* **Bounding box coordinate data**
•••

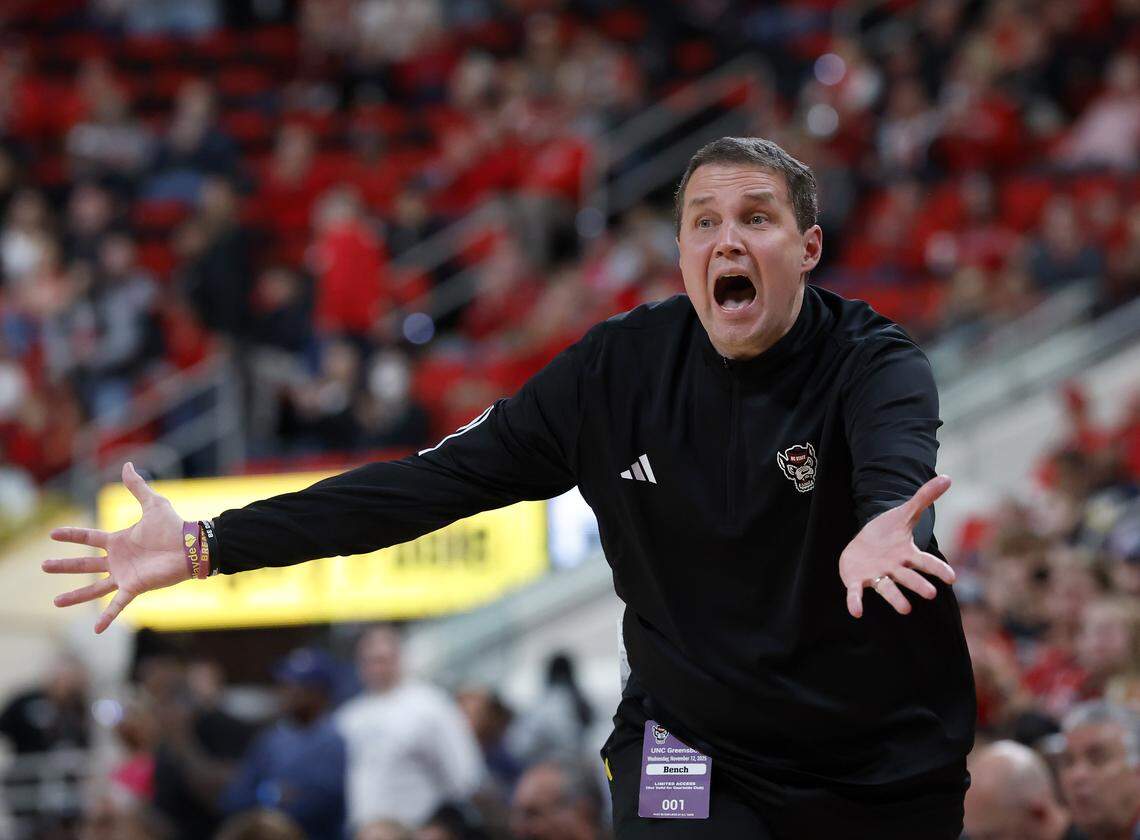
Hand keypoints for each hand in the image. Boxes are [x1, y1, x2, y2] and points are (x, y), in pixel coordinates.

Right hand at [43, 462, 189, 632]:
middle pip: (84, 564)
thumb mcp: (153, 504)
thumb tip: (127, 464)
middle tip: (42, 567)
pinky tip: (96, 630)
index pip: (88, 538)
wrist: (191, 546)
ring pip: (93, 588)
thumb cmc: (174, 526)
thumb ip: (138, 486)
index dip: (71, 536)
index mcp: (119, 541)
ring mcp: (125, 575)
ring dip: (75, 596)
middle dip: (63, 566)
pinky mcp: (135, 588)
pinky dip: (107, 617)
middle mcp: (118, 560)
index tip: (52, 534)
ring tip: (54, 603)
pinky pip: (118, 605)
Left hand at [841, 475, 955, 618]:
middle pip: (908, 577)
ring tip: (905, 609)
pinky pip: (857, 593)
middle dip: (918, 585)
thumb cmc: (888, 533)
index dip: (938, 569)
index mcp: (907, 554)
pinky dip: (855, 601)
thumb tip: (947, 477)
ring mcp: (876, 576)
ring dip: (895, 598)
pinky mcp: (858, 581)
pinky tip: (856, 611)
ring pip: (887, 588)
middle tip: (930, 594)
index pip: (925, 562)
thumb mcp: (904, 513)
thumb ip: (924, 498)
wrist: (863, 544)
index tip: (951, 577)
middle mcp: (894, 568)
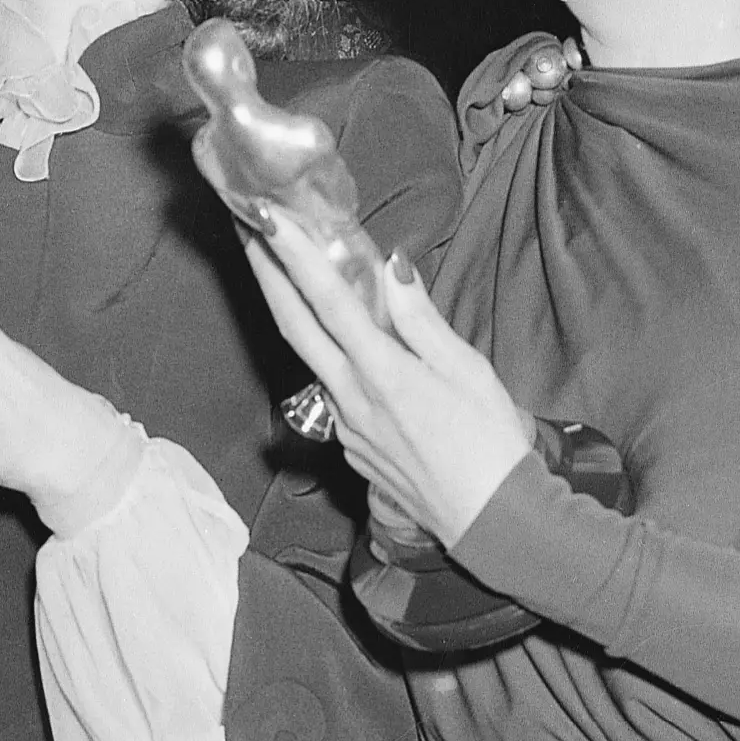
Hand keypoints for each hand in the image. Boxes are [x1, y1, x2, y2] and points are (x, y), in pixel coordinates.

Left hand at [240, 224, 529, 545]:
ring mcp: (346, 428)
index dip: (293, 256)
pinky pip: (334, 394)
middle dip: (266, 276)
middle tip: (248, 232)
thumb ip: (422, 319)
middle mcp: (351, 399)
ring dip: (295, 315)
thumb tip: (392, 267)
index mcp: (381, 372)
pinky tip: (342, 347)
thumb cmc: (491, 442)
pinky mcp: (353, 450)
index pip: (327, 301)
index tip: (268, 219)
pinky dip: (329, 359)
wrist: (490, 521)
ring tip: (286, 274)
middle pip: (295, 328)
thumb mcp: (466, 370)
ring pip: (312, 360)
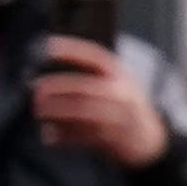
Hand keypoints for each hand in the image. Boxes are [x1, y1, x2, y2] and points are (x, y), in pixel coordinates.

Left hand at [32, 41, 173, 169]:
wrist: (150, 139)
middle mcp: (122, 94)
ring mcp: (119, 117)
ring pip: (82, 112)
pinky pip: (83, 136)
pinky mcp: (114, 139)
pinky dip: (63, 136)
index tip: (48, 46)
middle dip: (56, 87)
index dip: (72, 50)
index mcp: (121, 76)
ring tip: (39, 111)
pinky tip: (50, 136)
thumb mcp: (118, 86)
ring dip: (56, 111)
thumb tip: (49, 76)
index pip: (95, 57)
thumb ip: (92, 79)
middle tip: (36, 89)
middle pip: (84, 87)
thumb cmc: (124, 108)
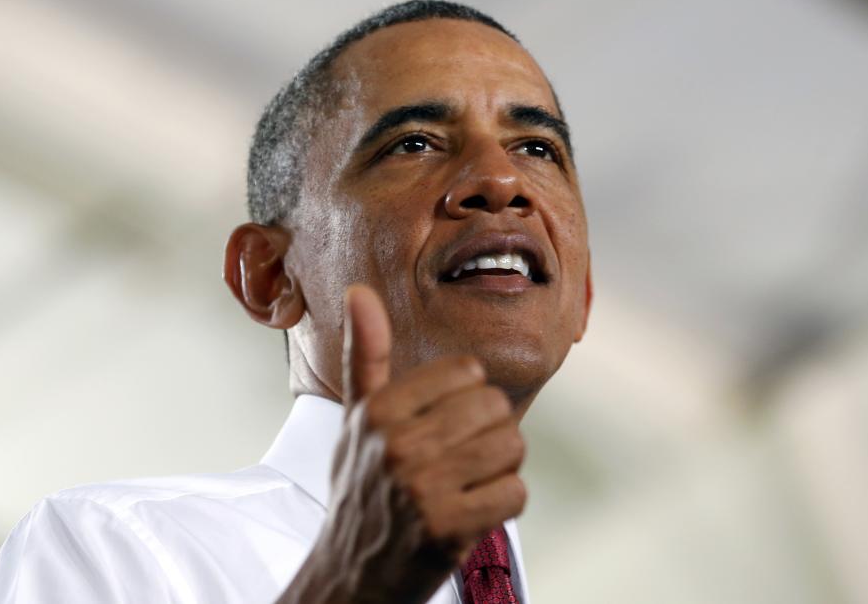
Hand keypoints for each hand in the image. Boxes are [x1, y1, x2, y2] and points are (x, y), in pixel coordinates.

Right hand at [277, 284, 526, 603]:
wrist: (352, 575)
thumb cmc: (361, 489)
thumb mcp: (356, 420)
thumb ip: (366, 354)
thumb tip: (359, 292)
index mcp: (378, 410)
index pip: (468, 371)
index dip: (466, 398)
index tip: (442, 425)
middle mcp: (396, 445)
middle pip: (496, 406)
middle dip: (487, 433)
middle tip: (457, 461)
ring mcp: (422, 488)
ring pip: (511, 446)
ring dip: (499, 468)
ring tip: (465, 485)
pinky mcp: (447, 529)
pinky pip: (515, 493)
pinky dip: (503, 504)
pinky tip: (472, 512)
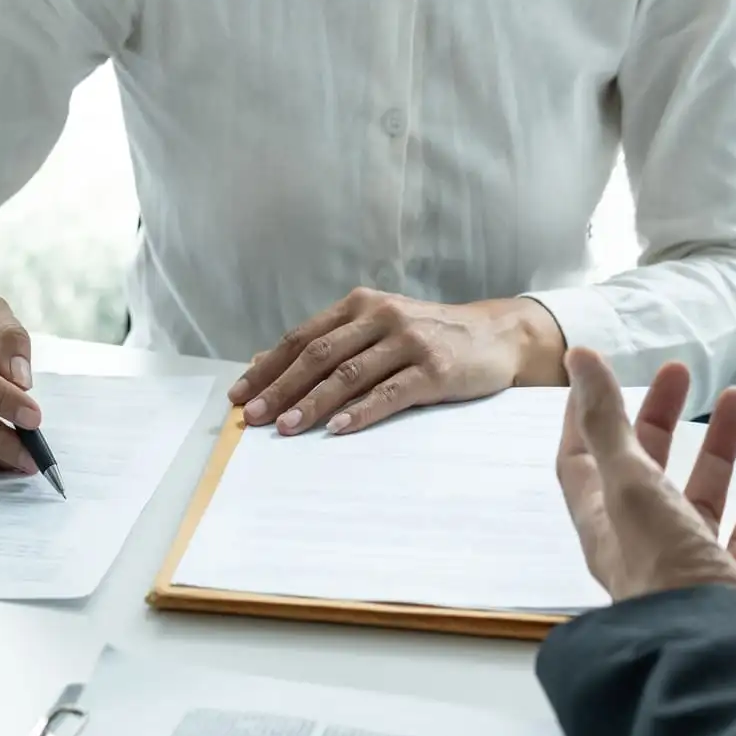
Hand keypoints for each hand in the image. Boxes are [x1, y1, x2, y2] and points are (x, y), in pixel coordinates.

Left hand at [229, 290, 567, 434]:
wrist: (496, 336)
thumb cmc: (428, 337)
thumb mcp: (377, 330)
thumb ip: (329, 344)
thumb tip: (265, 367)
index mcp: (360, 306)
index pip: (302, 337)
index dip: (268, 367)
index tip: (239, 395)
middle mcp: (381, 317)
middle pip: (318, 356)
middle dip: (281, 388)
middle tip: (254, 417)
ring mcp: (409, 341)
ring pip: (349, 375)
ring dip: (313, 403)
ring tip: (286, 428)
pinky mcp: (435, 369)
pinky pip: (390, 393)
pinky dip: (361, 412)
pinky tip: (337, 429)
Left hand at [555, 349, 735, 604]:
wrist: (716, 650)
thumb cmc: (663, 566)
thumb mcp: (629, 483)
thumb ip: (606, 421)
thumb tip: (577, 357)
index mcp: (604, 522)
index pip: (582, 461)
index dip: (585, 416)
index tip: (599, 374)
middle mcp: (641, 543)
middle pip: (645, 470)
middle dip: (660, 419)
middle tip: (683, 373)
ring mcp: (690, 565)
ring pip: (702, 495)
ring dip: (717, 446)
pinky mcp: (735, 583)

•••

* **Problem to work on**
Please give back, exactly as it stands above, the stretch from the line with "index tip: (239, 395)" through the line with "index dip: (585, 416)", and no line outside it.

* **Task output**
index tip: (239, 395)
middle mcp: (381, 317)
middle pip: (318, 356)
middle dip: (281, 388)
middle tip: (254, 417)
ring mcp: (409, 341)
ring pip: (349, 375)
ring dip: (313, 403)
ring tip: (286, 428)
pinky mcp: (435, 369)
pinky pip: (390, 393)
pinky dip: (361, 412)
pinky tip: (337, 429)
Left hand at [555, 349, 735, 604]:
wrist: (716, 650)
thumb cmc: (663, 566)
thumb mcp: (629, 483)
thumb ip: (606, 421)
thumb tip: (577, 357)
index mcp: (604, 522)
index pip: (582, 461)
index dip: (585, 416)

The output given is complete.